I wheeled him outside with his oxygen tank. He sat in the sun, petted a neighbor’s dog. He died the following evening.

Push, push, push. Up and out and toward the sun. Looking at my moonflowers, I wondered how and why I had forgotten to get angry.

Gardens don’t foster innocence, but you and I already knew that. Think of what happened in the Garden of Eden. Remember God’s rage. The Garden of Gethsemane’s despair. Those were not happy places. Malcolm Lowry’s bleak novel Under the Volcano features the malevolent character the “Chief of Gardens” and ends with the ominous phrase, “Do You Like This Garden that Belongs to You? Don’t Let Your Children Destroy It!”

A lesson in rage is a lesson with limited applications. After my father died, and long after my moonflowers had grown and bloomed and gone to seed, a close friend entered into a difficult marriage with a beautiful woman whom he loved more than anyone he’d ever loved. He and she tried very hard to love each other — and who knows, ultimately, why even obstinate love succeeds or fails? I know that when he was angry and uncertain of his marriage’s future, I told him to start a garden. He did.

In the late summer, after all the hard work — the weeding the slugs, the worms — was behind him, his wife told him to leave. Her decision, she said, was inflexibleand permanent. There was no turning back.

My friend later reported to me that when she said this, his mouth went dry and coppery. His heart pounded in his chest. He grabbed his wife by the hand and dragged her out to the garden. He said he wished they could just stand there forever, side by side. He said he had never wished so hard for something so impossible.

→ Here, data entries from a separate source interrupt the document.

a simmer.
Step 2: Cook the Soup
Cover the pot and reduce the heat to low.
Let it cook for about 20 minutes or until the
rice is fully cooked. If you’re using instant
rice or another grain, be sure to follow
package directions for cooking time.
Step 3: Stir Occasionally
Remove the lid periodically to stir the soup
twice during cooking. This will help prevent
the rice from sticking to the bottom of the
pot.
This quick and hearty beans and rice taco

He was desperate. He showed her that everything he’d planted had grown: the cosmos, the tomatoes, the chamomile, the mint, the marigolds, the nasturtiums, the baby’s breath, the basil, the oregano, the anise, the dill, the larkspur, sunflowers, moonflowers. Even a weary purple trumpet vine he’d bought on sale and transplanted to an old clay pot was sending out tendrils and latching onto the fence. It seemed he could grow anything He pointed out all of this to her, tried using the garden as a living example of determination, of how obstacles can be overcome.

“I had to plant those sunflowers three times” he reminded her, “because the snails ate them.” She was too angry to listen. “Let me go,” she said, and pulled away from him and ran back into the house.

I planted them because I love you,” he yelled after her.

Even today, he doesn’t know if she heard him.